━━━ GIVEN TEXT ━━━

CreateUUID() : Friendly Function or Server Killer?
Ok, so I know what you’re thinking. You’re thinking I must be crazy for suggesting that a simple built-in unique randomization function could somehow be instrumental in crashing a ColdFusion server, right? Well, before you go calling me a lunatic, let me assure you that the ColdFusion createUUID() function DOES, in fact, represent a threat to the stability of your server – and I intend to prove it to you.
Before I go too far into this topic, I should point out that this threat really only exists if you happen to be running ColdFusion on a Windows server. For those of you who are running on any sort of *NIX-based server, you can move on – nothing to see here.
If you’re still with me at this point, then I need to do a little explaining.
First off, you should be aware of a known issue with ColdFusion on Windows servers as documented in this Adobe TechNote article. This TechNote basically explains that there’s a bug with certain JVM versions under the hood of ColdFusion that results in the potential for the createUUID() function to actually increase the speed of the system clock within Windows. Now, this acceleration of the Windows system clock is only likely to occur in situations where createUUID() is “heavily utilized”. The tricky part here is that I’m not entirely certain how “heavily utilized” is classified as referenced in the TechNote. Later in this article, however, I will give you an example of a particular customer scenario that was creating this server-crashing behavior as a point of reference. For now, just note that heavy usage of the createUUID() function might cause the Windows system clock to speed ahead a matter of seconds or even minutes within the span of an hour or two depending the volume with which the function calls are made.
Now, the second vital bit of of information comes down to the inner mechanics of how the createUUID() function actually works. The function more or less generates a unique hash/GUID based on a combination of the server machine ID, a cryptographically strong random number, and the present date and time. Now, we all know that calls to the createUUID() function on the same server will all have the same machine ID input value. And even though the chance is extremely slim, fact remains there’s a fraction of a fraction of a chance that two calls to generate a “cryptographically strong random number” could result in returning the same value. That’s where the importance of the present date and time consideration made by createUUID() becomes important. If you think about how quickly many ColdFusion templates execute (quite often literally within milliseconds), you can quickly see how a series of calls to simply get the current server date and time (even if to the precision of milliseconds) might return the exact same date and time. For this very reason, the createUUID() method makes a call during its execution to another internal method – uniqueTOD(). The purpose of uniqueTOD() is to return a Unique Time Of Day – as the name suggests. But as we already discussed, it’s possible that extremely rapid calls to return the system date and time may not be separated by more than a millisecond, resulting in a return of the same date and time. So, in order to ensure that this doesn’t take place, the uniqueTOD() function has been designed as a “synchronized” method. In the Java world, that just means that the method is single-threaded – it can only be run one invocation at a time, and any attempts to invoke it while it’s already in the process of running will be blocked until execution of the running invocation completes. In addition to this, the uniqueTOD() also includes a Thread.sleep(1) statement which effectively causes the thread to sleep for 1 millisecond by designating a specific date and time at which to wake and resume execution. The combination of these two concepts ensures that dates and times returned by the uniqueTOD() function will always be separated by at least 1 millisecond.

━━━ ENTRIES SHOWN ━━━

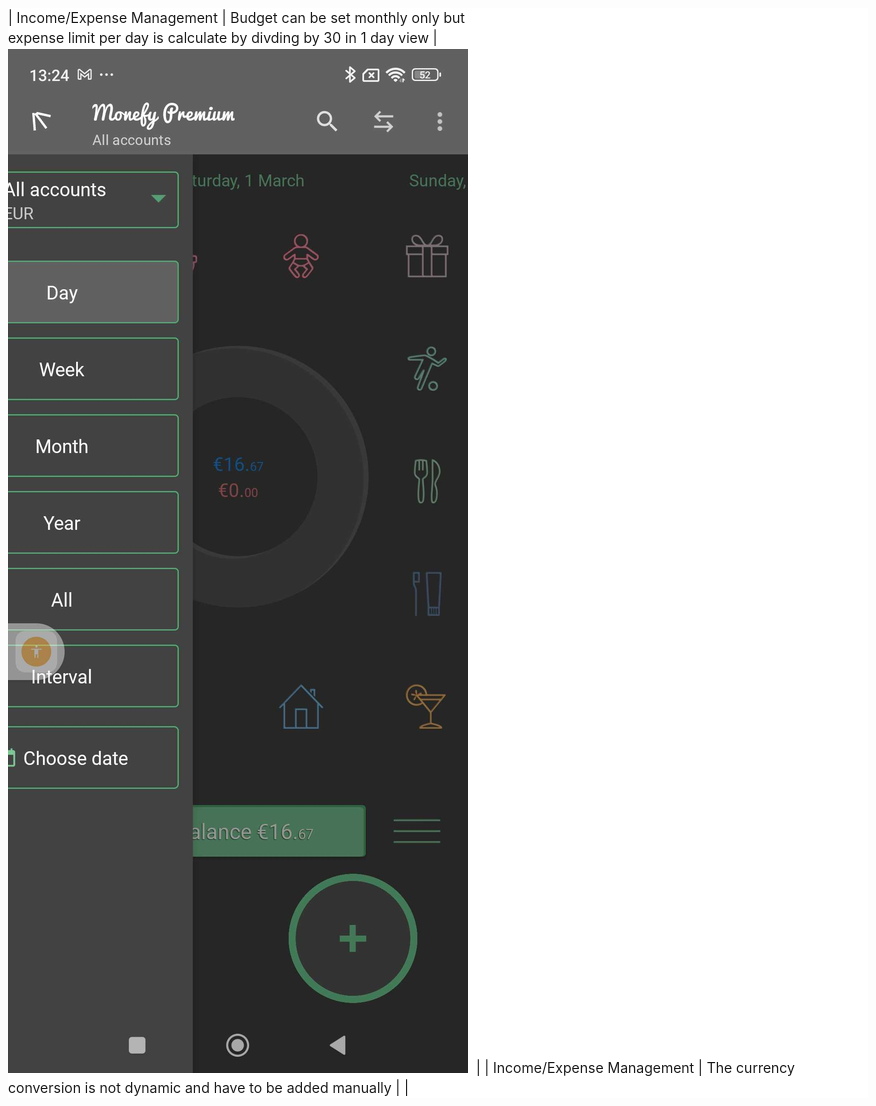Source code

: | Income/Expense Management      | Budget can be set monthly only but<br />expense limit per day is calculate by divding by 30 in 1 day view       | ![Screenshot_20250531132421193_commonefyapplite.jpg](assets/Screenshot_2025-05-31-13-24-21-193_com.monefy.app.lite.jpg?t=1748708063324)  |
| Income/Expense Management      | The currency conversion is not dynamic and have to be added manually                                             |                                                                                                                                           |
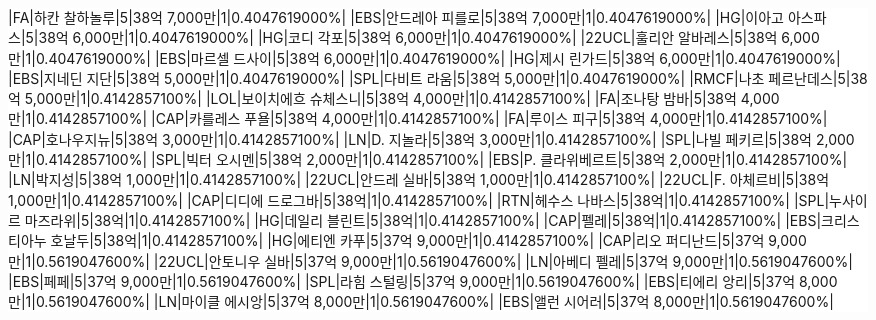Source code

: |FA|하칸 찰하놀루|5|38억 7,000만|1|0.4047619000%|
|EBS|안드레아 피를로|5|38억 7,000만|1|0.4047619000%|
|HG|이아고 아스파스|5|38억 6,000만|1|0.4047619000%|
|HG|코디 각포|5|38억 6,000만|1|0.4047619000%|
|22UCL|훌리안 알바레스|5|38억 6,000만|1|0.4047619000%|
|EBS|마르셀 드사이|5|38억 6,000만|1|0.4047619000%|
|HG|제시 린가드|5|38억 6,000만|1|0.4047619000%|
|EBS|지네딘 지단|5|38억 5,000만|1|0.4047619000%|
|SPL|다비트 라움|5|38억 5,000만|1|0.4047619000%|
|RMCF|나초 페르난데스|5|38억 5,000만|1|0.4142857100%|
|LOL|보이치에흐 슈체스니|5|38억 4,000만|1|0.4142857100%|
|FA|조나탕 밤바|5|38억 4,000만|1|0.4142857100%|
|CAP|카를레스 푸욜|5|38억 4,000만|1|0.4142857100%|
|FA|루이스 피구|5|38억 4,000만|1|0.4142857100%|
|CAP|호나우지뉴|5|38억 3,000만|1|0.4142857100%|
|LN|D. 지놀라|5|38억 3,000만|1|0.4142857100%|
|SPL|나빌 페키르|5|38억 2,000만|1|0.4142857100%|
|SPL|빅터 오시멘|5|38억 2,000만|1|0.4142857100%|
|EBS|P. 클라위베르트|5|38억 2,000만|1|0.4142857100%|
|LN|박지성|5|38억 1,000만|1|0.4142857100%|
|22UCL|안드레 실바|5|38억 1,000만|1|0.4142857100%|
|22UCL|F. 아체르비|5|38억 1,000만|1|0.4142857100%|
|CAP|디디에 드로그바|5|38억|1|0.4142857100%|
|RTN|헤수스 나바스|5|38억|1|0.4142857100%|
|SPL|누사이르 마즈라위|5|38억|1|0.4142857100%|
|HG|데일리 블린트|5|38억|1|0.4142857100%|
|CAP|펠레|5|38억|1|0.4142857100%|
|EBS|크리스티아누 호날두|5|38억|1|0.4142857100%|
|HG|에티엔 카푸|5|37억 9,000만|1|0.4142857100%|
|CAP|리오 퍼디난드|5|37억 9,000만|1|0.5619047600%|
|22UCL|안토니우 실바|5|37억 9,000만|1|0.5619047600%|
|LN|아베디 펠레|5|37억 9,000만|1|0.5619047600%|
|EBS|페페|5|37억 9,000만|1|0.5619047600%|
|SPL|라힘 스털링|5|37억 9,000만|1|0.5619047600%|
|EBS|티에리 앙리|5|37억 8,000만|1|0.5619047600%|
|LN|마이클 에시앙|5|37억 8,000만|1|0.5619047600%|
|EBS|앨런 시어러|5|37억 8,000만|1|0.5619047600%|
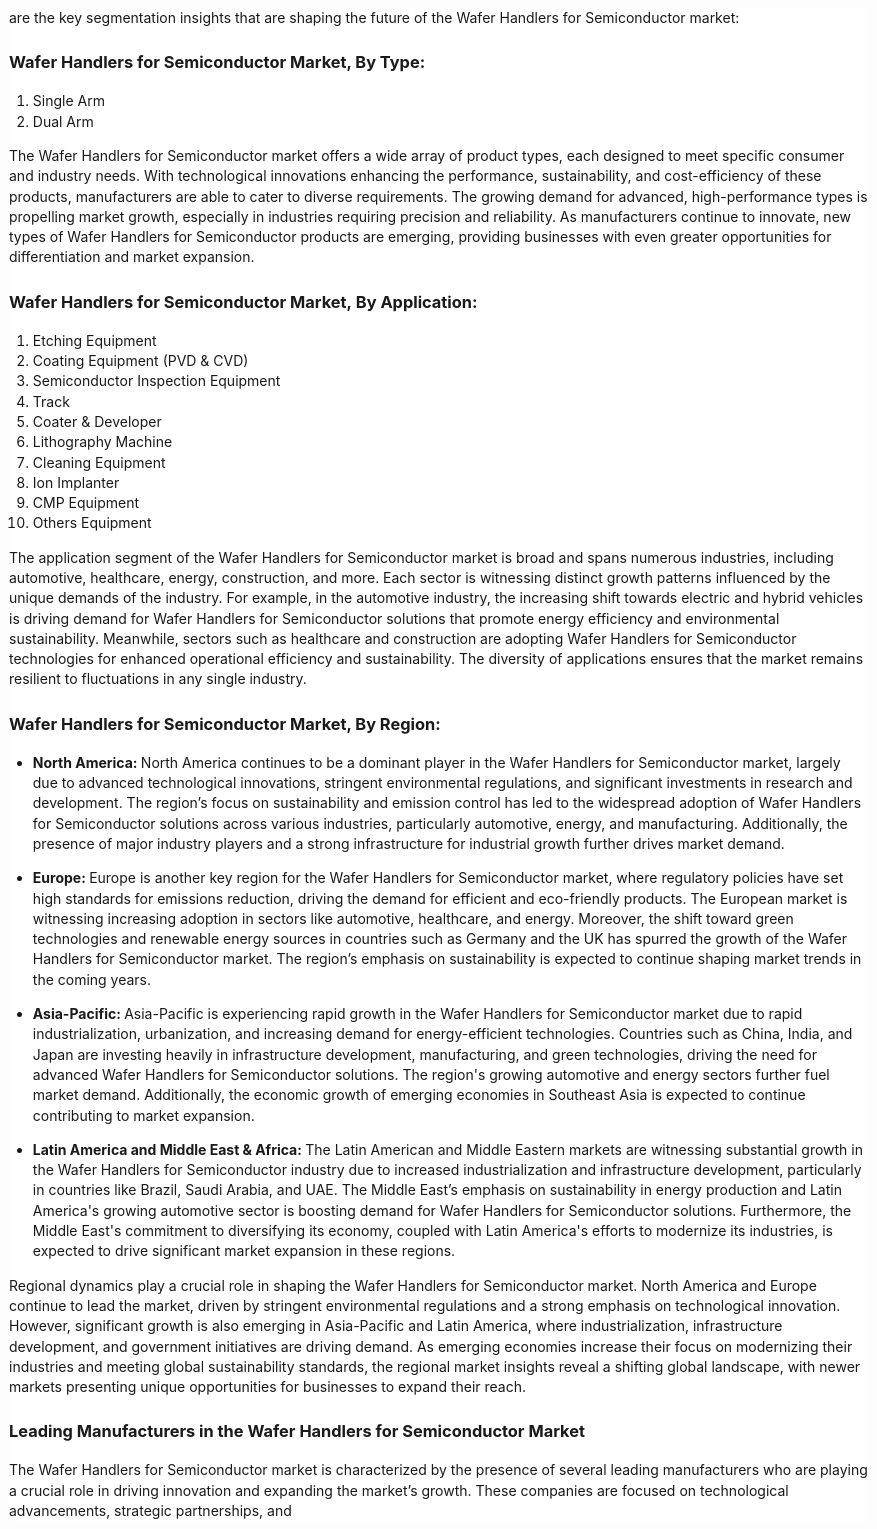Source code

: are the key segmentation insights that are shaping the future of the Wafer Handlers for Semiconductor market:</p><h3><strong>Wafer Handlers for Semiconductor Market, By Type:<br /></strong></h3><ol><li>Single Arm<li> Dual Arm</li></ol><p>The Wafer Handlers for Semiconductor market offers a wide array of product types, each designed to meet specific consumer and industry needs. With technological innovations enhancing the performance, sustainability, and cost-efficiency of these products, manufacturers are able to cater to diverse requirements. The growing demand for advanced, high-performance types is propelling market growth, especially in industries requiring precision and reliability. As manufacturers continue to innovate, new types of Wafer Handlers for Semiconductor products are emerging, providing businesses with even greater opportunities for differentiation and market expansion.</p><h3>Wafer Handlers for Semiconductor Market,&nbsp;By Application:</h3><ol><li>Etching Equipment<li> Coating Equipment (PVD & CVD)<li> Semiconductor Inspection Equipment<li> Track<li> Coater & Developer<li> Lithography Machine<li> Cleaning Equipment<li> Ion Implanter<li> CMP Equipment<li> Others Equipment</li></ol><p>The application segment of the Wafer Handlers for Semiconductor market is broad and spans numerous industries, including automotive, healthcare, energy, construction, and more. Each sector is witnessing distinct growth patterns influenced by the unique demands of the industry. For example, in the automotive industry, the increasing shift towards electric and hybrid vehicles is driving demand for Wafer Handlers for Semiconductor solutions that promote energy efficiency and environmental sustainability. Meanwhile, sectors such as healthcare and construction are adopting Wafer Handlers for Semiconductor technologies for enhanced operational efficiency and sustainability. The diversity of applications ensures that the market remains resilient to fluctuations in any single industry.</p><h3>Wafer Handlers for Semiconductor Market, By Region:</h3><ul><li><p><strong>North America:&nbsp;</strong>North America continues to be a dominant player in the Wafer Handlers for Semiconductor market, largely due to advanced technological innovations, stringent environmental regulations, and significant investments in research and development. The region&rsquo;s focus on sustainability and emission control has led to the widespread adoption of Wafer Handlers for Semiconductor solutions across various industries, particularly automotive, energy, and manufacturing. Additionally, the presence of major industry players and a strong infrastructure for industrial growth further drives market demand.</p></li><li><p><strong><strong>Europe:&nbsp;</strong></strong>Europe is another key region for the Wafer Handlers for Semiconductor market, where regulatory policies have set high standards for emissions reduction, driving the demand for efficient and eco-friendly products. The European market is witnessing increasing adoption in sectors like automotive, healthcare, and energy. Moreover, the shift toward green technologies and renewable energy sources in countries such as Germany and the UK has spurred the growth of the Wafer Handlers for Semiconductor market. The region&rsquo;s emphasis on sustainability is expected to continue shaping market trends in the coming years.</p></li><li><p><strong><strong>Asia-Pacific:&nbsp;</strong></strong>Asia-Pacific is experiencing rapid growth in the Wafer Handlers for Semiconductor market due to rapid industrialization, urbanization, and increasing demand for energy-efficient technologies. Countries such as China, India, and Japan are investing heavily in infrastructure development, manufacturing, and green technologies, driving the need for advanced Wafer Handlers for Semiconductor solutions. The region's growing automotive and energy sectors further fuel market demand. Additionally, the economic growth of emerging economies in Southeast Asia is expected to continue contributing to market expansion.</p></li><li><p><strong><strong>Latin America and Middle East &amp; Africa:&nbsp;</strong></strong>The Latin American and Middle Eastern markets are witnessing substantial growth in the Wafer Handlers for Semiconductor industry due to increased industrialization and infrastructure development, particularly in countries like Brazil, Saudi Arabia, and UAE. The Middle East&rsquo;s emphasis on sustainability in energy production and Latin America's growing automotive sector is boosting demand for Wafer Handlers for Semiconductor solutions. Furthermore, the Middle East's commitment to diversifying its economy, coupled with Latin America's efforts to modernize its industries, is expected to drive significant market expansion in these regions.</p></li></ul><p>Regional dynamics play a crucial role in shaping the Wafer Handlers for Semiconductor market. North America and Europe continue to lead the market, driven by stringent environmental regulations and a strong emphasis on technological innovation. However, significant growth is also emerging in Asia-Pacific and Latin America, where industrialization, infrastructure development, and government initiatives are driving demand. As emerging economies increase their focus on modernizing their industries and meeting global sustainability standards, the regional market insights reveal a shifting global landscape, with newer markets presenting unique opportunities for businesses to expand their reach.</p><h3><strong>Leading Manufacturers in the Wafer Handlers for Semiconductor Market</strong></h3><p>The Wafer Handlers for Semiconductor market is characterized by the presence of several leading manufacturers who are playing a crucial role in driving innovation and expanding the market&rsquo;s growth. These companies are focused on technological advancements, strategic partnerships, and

━━━

§ **WHAT THIS EXERCISE ASKS**:
(A) According to the createUUID() article, what values does the function combine to generate its unique hash?
(B) Answer each question from the createUUID() article:
(i) On what kind of server does the article say the threat exists?
(ii) What can heavy use of createUUID() do to the Windows system clock?
(iii) How long does the Thread.sleep(1) statement make the thread sleep?
(C) Resume the createUUID() article, starting after its last sentence.
The entries come from a separate source.

§ **SOLVED TASKS**:
(A) The server machine ID, a cryptographically strong random number, and the present date and time.

(B)
(i) A Windows server running ColdFusion.
(ii) It can increase the clock's speed, pushing it ahead by seconds or even minutes within an hour or two.
(iii) 1 millisecond.

(C)
If you need proof that this takes place, take the following bit of sample code, toss it on your server, enable server debugging output, point your browser at it, and take a look at the execution time spent.
<cfloop from="1" to="1000" index="i">
<cfset x = createUUID()>
</cfloop>
When you run this code, you’ll quickly notice that the execution time takes roughly 1 second or 1,000 milliseconds in direct correlation with the to argument value of 1,000 for the cfloop. This correlates directly to the 1ms sleep time being incurred with each of the 1,000 calls within the loop to createUUID().
So now that we understand all those mechanics, it’s time for me to unveil where this might become a server killing problem. There’s a handy bit of operating system housekeeping that most of us take completely for granted these days – automatic internet-based time synchronization. Consider the following scenario with me.
- Your server starts off at 1:00:00.000pm with a date and time that are synchronized to an internet time server of some sort.
- Your ColdFusion application makes “heavy utilization” of the createUUID() function over the course of 2 hours, gradually advancing your server clock by 200 seconds or so as a result of the behavior/bugs I’ve explained above.
- Your ColdFusion server is in the middle of a series of high-volume calls to the createUUID() function.
- Your server makes a call to the configured internet time server, realizes the system clock is currently running about 200 seconds fast, and resets the system clock appropriately to 3:00:00.000pm.
- As the system clock was turned back to the proper time, a single internal call to the uniqueTOD() function had already assigned a “wake time” of 3:03:20.001pm (based on having previously been 200 seconds ahead).
In the scenario outlined above, you now have a createUUID() call waiting on an internal uniqueTOD() call that won’t actually complete execution until 3:03:20.001pm. Prior to the call to synchronize the system clock with the internet time server, this would have only been 1 millisecond away. But now that the server clock has been corrected, we’re suddenly 3 minutes, 20 seconds, and 1 millisecond away from that “wake time”. And what makes matters worse is that the waiting uniqueTOD() invocation is also synchronized. This means that all other invocations to uniqueTOD() or to any other functions that include the use of uniqueTOD() must now sit and wait until the running/waiting invocation “wakes” and completes at 3:03:20.001pm.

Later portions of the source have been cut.